Quelques jours ont suffi pour que la prochaine récolte de lavande soit perdue. Sur le plateau d'Albion, dans la Drôme, les lavandiculteurs sont catastrophés, une chenille méconnue a dévoré des champs entiers. Ils ne savent pas si leurs plants survivront à cette attaque.
Le vent du Sud ne dépose pas que du sable sur les automobiles. Cet été, il a également apporté des papillons qui ont pondu par milliers. Les larves sont devenues chenilles et leur appétit ravageur met en péril la future récolte de lavande.
Une chenille méconnue
"C’est une chenille qui arrive avec le vent d’Afrique, le Siroco", explique Rudy Usseglio, producteur de lavande et lavandin sur le plateau d'Albion. "Le vent transporte les papillons. Il y avait des pièges sur le secteur qui fonctionnent avec des phéromones. Cependant, si vous ne mettez pas les bonnes phéromones, vous ne capturez pas les bons papillons. Nous sommes en train de faire l’analyse ADN des chenilles, pour déterminer si ce sont de nouvelles noctuelles."(NDLR : nom donné à de nombreuses espèces de papillons nocturnes ou crépusculaires.)

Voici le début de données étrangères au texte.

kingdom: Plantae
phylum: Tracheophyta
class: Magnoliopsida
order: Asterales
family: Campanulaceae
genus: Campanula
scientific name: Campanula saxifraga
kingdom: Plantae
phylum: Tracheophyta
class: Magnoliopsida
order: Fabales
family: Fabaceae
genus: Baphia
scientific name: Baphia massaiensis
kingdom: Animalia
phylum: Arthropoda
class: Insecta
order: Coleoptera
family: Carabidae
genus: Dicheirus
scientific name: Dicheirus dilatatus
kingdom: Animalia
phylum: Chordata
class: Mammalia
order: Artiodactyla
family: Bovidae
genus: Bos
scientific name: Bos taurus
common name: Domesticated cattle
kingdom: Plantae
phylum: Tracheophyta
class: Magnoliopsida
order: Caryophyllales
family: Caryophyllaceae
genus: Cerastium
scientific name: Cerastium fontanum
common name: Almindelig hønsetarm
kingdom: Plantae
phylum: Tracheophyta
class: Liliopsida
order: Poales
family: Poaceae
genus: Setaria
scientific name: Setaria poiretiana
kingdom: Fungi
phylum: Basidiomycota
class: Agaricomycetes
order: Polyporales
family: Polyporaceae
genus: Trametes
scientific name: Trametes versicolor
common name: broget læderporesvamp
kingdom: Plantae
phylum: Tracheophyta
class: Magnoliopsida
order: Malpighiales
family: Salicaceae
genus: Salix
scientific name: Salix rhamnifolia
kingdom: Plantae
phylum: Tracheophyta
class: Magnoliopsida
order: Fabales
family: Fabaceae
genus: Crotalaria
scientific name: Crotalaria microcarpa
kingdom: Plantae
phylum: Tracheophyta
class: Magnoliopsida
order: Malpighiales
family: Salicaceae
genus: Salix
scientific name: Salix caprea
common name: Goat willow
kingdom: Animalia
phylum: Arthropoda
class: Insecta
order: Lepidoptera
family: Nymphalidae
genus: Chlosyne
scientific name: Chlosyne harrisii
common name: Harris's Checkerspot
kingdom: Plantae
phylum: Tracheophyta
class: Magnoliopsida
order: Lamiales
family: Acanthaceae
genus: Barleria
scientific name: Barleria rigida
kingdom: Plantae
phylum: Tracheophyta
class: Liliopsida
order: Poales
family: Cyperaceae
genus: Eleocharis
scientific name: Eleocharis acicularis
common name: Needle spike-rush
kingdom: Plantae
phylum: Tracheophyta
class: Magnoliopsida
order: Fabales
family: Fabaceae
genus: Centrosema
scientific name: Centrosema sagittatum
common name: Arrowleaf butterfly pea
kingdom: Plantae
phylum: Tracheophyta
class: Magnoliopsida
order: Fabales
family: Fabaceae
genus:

Des attaques dévastatrices, le plateau en a déjà connues, mais ce qui frappe dans cette invasion, c'est la fulgurance. Les plants ont été décimés en cinq jours, des centaines d'hectares, dépouillés de leur couleur "lavande", sont devenus gris.
Une attaque massive et fulgurante
Rudy Usseglio exploite 200 hectares de cultures situées entre les Alpes-de-Haute-Provence et la Drôme."Pour l’instant, nous ne sommes pas capables d’affirmer que la plantation va survivre, tant l’attaque est forte. Ce sera peut-être une double peine : la perte de la récolte et la perte du plant sur notre secteur," déplore-t-il.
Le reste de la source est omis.